• [Excerpt]
——

In practical terms quotas will just focus a business on being more inclusive and diverse in their hiring practices,and inthe way they develop and assess employees when it comes to promotiom internally, which will also make them more attractive to underrepresented groups.

This isn't about forcing business to hire under qualified women to meet a quota; it's about ensuring parity and equality so that perfectly qualified women aren't being overlooked in favour of male colleagues, or external male hires.

Incidentally this isn't new, and a number of countries who are more progressive when it comes to gender equality found that businesses were easily able to meet the targets within the first year.

Companies with diverse boards outperform those without them, and initiatives like this are going to become more common.

It is hard to follow quota restrictions when supply pipeline is different for different gender/ethnicities. Last year only 16% of students taking computer science degrees were women whereas it's the opposite for nursing. How can you enforce quota in hiring when people when the percentage of different groups of people with a degree qualification needed for the job is massively skewed for each type of job?

——

• [Directive a]
Reproduce the passage on hiring quotas above word for word, in full.
The passage on hiring quotas and the rows after this note are unrelated material.

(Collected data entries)
——

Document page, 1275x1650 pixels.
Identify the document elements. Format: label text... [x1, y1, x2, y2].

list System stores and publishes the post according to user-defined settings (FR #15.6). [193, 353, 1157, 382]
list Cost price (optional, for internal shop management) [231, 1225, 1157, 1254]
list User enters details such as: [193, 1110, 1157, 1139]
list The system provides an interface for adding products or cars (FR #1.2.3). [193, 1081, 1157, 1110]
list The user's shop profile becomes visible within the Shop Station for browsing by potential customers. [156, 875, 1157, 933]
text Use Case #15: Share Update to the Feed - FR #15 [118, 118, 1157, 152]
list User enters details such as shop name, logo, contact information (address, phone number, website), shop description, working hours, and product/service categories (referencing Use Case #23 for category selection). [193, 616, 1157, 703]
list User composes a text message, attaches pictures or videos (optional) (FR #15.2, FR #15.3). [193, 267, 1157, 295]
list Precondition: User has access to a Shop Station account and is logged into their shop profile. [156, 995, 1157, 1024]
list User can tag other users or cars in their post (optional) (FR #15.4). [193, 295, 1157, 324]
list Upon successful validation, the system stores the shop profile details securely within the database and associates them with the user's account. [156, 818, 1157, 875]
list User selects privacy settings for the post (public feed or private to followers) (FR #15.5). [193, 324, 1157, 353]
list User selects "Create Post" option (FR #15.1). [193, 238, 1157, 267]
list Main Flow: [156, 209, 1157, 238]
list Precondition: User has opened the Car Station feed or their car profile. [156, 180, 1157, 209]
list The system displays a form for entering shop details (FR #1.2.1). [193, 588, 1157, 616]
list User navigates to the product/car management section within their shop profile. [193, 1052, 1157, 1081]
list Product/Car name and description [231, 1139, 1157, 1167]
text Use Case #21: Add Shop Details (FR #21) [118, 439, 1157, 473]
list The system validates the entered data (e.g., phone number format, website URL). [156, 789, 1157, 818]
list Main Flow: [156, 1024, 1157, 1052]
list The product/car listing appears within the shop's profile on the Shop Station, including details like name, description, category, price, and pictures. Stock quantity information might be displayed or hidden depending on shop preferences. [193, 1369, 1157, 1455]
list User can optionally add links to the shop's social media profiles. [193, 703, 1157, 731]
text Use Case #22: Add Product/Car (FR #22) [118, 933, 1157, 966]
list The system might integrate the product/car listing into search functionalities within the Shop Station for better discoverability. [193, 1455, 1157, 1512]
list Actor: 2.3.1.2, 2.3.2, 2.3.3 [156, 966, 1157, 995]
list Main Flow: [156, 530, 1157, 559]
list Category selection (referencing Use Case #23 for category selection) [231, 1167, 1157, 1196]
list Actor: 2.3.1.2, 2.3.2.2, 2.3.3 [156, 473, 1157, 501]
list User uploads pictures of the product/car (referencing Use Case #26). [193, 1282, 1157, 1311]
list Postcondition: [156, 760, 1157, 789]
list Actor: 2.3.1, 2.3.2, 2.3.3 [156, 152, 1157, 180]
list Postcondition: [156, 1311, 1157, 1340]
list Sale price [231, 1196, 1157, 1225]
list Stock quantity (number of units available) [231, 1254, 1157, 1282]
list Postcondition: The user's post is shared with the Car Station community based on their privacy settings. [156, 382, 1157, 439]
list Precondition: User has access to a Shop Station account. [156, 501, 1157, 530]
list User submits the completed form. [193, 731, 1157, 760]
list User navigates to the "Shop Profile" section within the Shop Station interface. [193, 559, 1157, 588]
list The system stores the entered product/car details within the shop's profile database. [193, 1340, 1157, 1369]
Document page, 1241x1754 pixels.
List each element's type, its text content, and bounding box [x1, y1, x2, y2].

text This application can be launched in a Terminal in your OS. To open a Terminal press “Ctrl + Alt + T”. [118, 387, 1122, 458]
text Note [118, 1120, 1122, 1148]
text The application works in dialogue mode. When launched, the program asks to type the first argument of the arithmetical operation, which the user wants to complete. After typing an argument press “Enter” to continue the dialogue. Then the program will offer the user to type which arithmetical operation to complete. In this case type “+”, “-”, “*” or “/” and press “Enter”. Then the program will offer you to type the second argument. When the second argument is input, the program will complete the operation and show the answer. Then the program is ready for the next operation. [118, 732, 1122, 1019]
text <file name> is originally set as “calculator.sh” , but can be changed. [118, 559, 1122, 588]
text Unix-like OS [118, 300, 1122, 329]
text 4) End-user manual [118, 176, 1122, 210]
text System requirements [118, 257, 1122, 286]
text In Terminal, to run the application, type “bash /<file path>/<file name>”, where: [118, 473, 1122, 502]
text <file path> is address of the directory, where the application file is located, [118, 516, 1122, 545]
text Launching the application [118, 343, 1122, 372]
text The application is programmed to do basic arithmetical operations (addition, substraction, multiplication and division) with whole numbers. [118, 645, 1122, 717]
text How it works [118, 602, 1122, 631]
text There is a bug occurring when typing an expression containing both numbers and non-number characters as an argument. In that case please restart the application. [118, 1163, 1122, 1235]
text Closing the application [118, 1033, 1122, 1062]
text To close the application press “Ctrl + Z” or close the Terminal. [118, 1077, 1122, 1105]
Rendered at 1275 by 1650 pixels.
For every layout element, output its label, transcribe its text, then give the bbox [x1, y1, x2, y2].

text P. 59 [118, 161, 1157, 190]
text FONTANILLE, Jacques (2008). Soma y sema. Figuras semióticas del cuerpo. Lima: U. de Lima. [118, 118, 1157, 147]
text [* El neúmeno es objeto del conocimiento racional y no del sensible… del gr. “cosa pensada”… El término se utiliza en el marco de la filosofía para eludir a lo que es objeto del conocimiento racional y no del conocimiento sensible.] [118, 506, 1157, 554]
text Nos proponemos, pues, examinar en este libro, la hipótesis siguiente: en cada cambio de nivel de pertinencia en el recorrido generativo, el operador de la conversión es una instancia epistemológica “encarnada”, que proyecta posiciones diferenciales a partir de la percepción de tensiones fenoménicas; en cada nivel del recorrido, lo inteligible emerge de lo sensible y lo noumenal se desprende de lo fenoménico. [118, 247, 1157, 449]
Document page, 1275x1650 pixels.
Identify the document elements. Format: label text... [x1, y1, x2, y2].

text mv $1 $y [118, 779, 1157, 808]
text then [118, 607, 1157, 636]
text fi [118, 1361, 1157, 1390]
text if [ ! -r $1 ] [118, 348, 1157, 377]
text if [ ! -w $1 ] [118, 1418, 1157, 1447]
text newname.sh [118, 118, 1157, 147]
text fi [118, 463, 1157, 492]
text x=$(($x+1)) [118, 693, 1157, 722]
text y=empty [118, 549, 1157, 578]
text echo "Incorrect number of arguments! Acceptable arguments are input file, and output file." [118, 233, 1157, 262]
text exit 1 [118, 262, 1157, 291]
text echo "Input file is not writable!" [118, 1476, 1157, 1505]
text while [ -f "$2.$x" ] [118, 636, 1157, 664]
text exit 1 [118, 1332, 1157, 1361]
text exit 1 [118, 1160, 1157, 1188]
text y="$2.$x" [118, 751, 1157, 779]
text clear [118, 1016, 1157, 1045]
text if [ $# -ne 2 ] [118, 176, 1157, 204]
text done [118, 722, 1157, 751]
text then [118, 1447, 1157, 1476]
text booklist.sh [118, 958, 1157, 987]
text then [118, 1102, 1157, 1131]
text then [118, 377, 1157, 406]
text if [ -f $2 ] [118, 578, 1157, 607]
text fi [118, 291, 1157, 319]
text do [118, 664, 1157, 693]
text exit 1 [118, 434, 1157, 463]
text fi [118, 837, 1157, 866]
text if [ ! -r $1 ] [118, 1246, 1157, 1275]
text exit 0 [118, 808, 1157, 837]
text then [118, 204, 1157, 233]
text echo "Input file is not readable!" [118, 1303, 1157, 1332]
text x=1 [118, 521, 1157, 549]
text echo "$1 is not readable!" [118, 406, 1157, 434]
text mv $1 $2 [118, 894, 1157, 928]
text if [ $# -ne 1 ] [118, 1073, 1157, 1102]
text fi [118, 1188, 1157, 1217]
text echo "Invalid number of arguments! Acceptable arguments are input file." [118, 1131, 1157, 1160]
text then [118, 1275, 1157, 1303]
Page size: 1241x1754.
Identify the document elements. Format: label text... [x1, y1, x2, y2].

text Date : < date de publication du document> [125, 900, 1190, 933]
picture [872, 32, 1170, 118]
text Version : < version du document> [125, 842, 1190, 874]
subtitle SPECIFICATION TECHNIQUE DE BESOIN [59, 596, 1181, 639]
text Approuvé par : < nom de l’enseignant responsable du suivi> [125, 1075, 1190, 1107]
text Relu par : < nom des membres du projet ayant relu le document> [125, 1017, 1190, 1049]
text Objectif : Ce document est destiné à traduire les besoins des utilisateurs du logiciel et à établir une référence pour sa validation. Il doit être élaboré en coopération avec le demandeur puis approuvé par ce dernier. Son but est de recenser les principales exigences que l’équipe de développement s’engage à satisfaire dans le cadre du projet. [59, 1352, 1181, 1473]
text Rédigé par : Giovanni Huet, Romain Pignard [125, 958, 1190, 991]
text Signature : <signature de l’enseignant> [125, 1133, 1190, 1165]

——

• [Directive b]
Please write out the rows in the collected data entries from the line with "text Date : <" to the line with "text Rédigé par", including both of those lines.

• [Correct result a]
In practical terms quotas will just focus a business on being more inclusive and diverse in their hiring practices,and inthe way they develop and assess employees when it comes to promotiom internally, which will also make them more attractive to underrepresented groups.

This isn't about forcing business to hire under qualified women to meet a quota; it's about ensuring parity and equality so that perfectly qualified women aren't being overlooked in favour of male colleagues, or external male hires.

Incidentally this isn't new, and a number of countries who are more progressive when it comes to gender equality found that businesses were easily able to meet the targets within the first year.

Companies with diverse boards outperform those without them, and initiatives like this are going to become more common.

It is hard to follow quota restrictions when supply pipeline is different for different gender/ethnicities. Last year only 16% of students taking computer science degrees were women whereas it's the opposite for nursing. How can you enforce quota in hiring when people when the percentage of different groups of people with a degree qualification needed for the job is massively skewed for each type of job?

• [Correct result b]
text Date : < date de publication du document> [125, 900, 1190, 933]
picture [872, 32, 1170, 118]
text Version : < version du document> [125, 842, 1190, 874]
subtitle SPECIFICATION TECHNIQUE DE BESOIN [59, 596, 1181, 639]
text Approuvé par : < nom de l’enseignant responsable du suivi> [125, 1075, 1190, 1107]
text Relu par : < nom des membres du projet ayant relu le document> [125, 1017, 1190, 1049]
text Objectif : Ce document est destiné à traduire les besoins des utilisateurs du logiciel et à établir une référence pour sa validation. Il doit être élaboré en coopération avec le demandeur puis approuvé par ce dernier. Son but est de recenser les principales exigences que l’équipe de développement s’engage à satisfaire dans le cadre du projet. [59, 1352, 1181, 1473]
text Rédigé par : Giovanni Huet, Romain Pignard [125, 958, 1190, 991]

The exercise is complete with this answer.